Description
Spanish Empire, Viceroyalty of Peru, Charles III of the French House of Bourbon, King of Spain 1759-1788 AD, Silver Eight Reales, 1761 JM, dot above single mint mark type, Lima mint. Obverse: Shield of Arms of the Kingdom of Spain (1700-1868) surmounted by royal crown, assayer’s mark “JM” to left, mark of value “8” to right, legend surrounds, “CAROLVS· III· D·G· HISPAN· ET IND· REX”. Reverse: Side-by-side hemispheres surmounted by royal crown and flanked by the Pillars of Hercules, each surmounted by royal crown and decorated with ribbon inscribed “PLUS VLTR”, ocean floor below, date between two mintmarks “LIMA” (“IMA” as monogram) below, dot above left mintmark, legend surrounds above, “VTRAQUE VNVM”. KM-A64.2. Certified and graded by NGC as Extremely Fine 45. Deeply toned and evenly worn, a nice proclamation Pillar dollar struck in Lima.
The obverse Latin legend reads unabridged as “Carolus tertius, Deī Grātiā, Hispāniae et Indiae rēx”, with an English translation of “Charles the third, by the Grace of God, King of Spain and the Indies”. The reverse Latin legend is stated in full as “utrōque ūnum”, with an English translation of “both into one”.

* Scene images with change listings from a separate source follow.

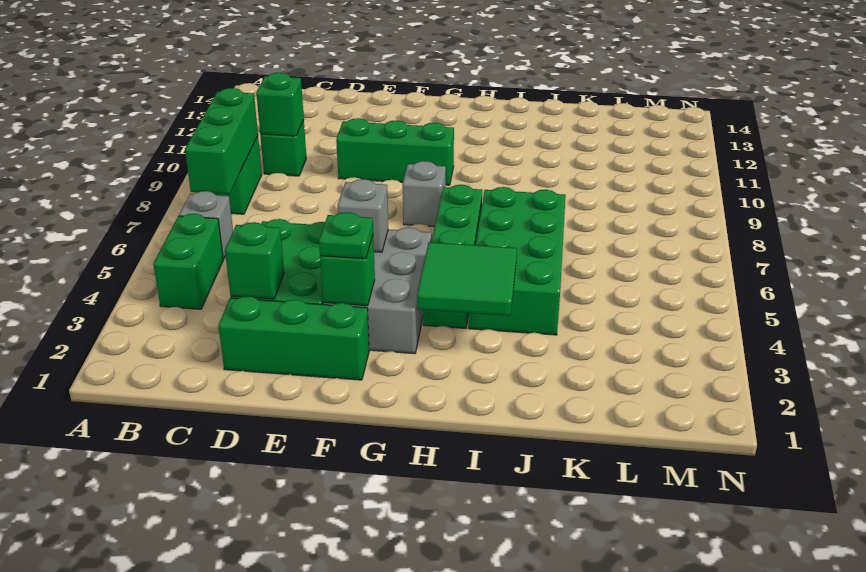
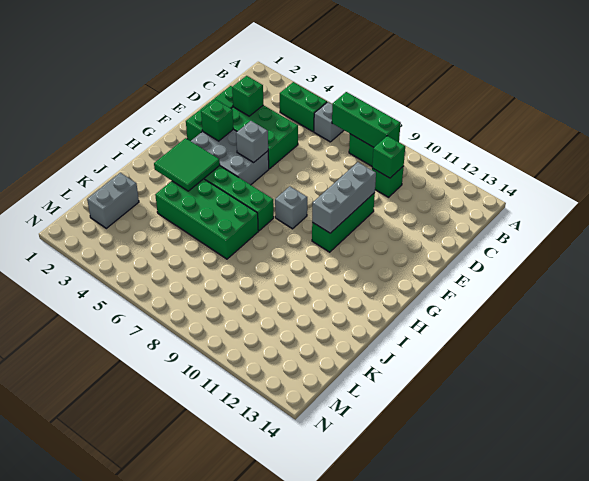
none -> grey brick E10:G10 level 2
green plate F3 level 3 -> none
none -> grey brick K2:L2 level 1

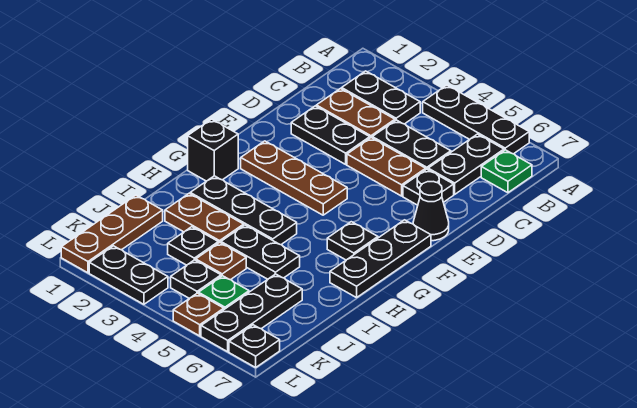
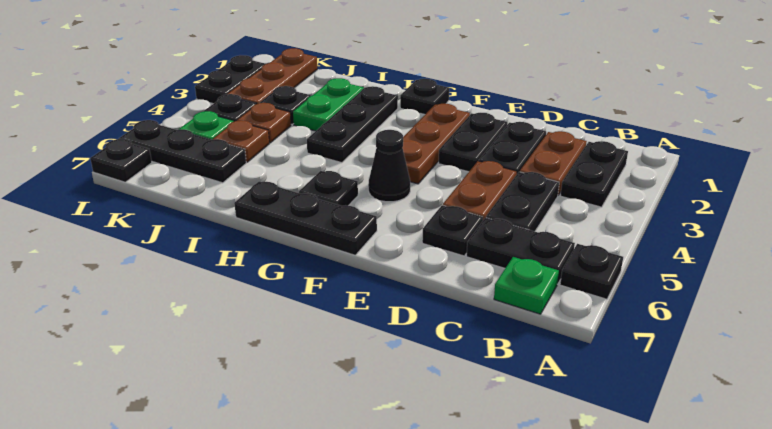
black plate A4:A6 level 1 -> black plate A6 level 1
black cone E7 level 1 -> black cone F5 level 1
black brick G1 level 1 -> black plate G1 level 1
brown plate I2:I3 level 1 -> green plate I2:I3 level 1
black plate I4:I5 level 1 -> black plate E2:E3 level 1
brown plate J1:L1 level 1 -> brown plate K1:K3 level 1
brown plate L5 level 1 -> brown plate J5 level 1

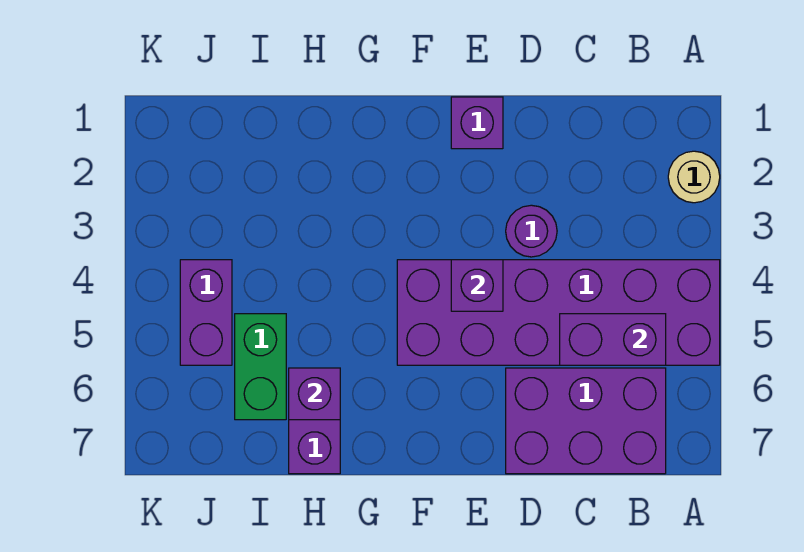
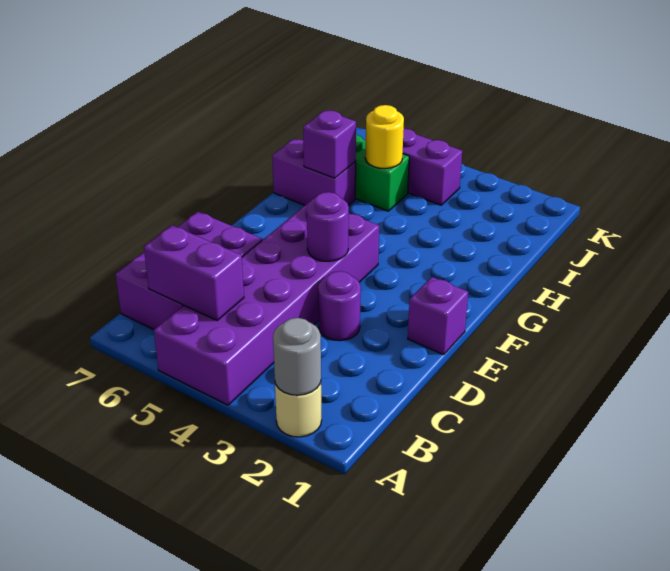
none -> grey round brick A2 level 2
purple brick B5:C5 level 2 -> purple brick B5:B6 level 2
purple brick E4 level 2 -> purple round brick E4 level 2
none -> yellow round brick I5 level 2

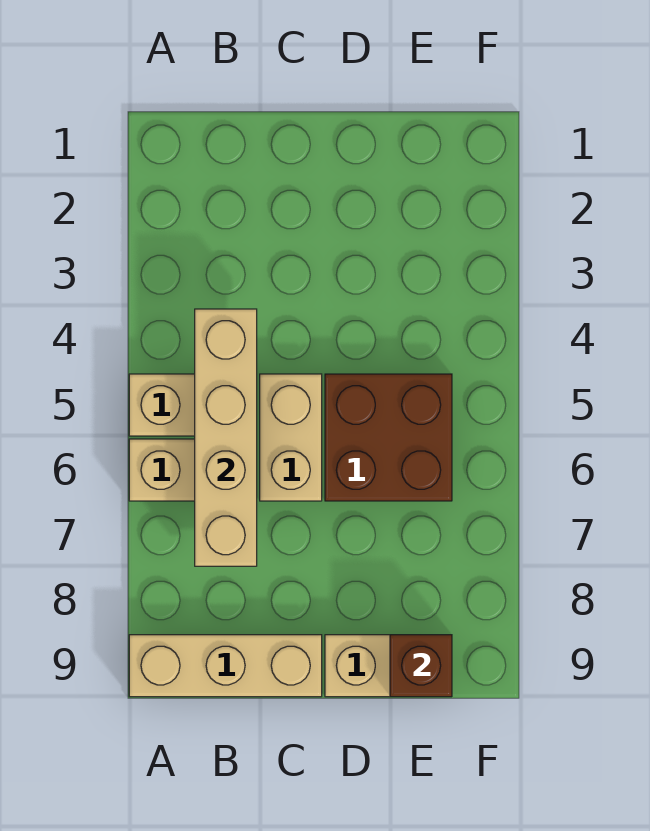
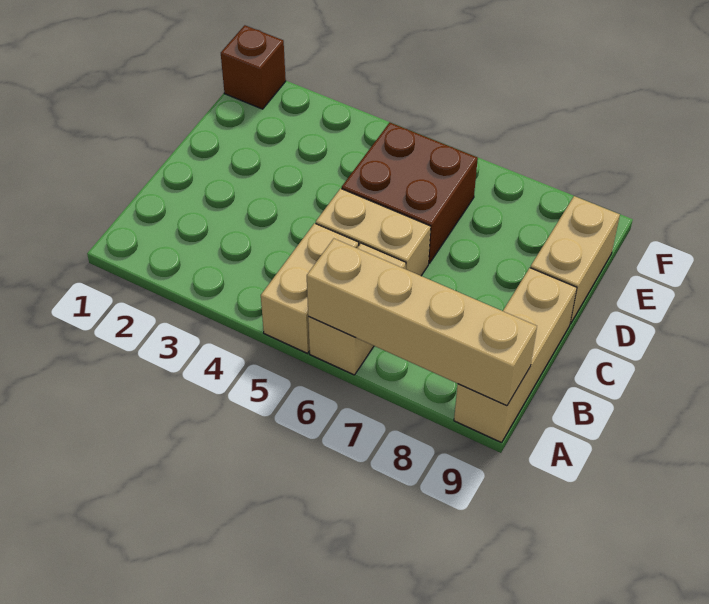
tan brick B4:B7 level 2 -> tan brick A6:A9 level 2
brown brick E9 level 2 -> brown brick F1 level 1

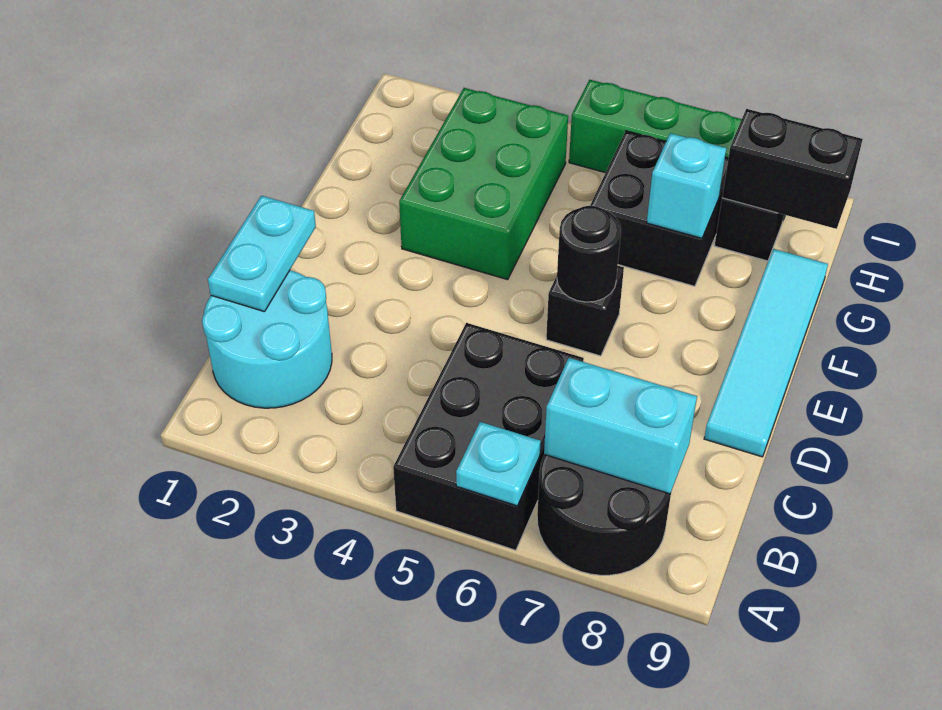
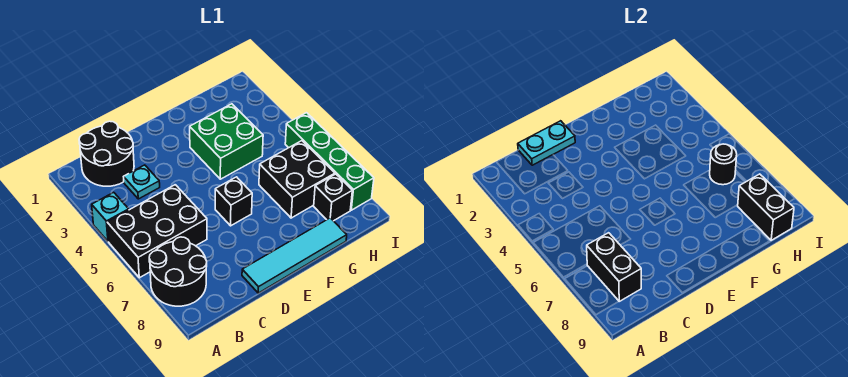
cyan plate A6 level 2 -> cyan plate C3 level 1
cyan round brick B1:C2 level 1 -> black round brick B1:C2 level 1
cyan brick B7:B8 level 2 -> black brick B7:B8 level 2
black round brick E6 level 2 -> black round brick H6 level 2
green brick F3:H4 level 1 -> green brick F3:G4 level 1
cyan brick G7 level 2 -> cyan brick A4 level 1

The Eight Reales, also known as the ‘piece of eight’ or the ‘Spanish dollar’, was a large silver coin struck by the Spanish Empire following the monetary reform of 1497 and was a keen rival to its other large silver contemporaries such as the Holy Roman Empire’s Reichsthaler and later Conventionsthaler, the English Crown, the Dutch Daalder, the Scandinavian Daler, and Cantons of the Old Swiss Confederacy Thaler. At the time of the ‘Pillar’ and ‘Bust’ Dollars of the 18th and 19th centuries, the Eight Reales were struck to a fine silver weight of 24.809g and, after 1772, 24.443g. Due to its high degree of circulation within the expansive Spanish Empire and its uniformity in standard and milling characteristics, the Eight Reales was widely recognized as the first international currency and consequently was one of the monetary denominations chosen by Philip Gidley King, the Governor of New South Wales, for the Australian Money Proclamation of 1800 – Australia’s first monetary system. In order to retain coinage within the Australian colonies, each ‘Proclamation coin’ was given a high face value – the Spanish Dollar was revalued to Five Shillings, the same as an English crown despite having less fine silver.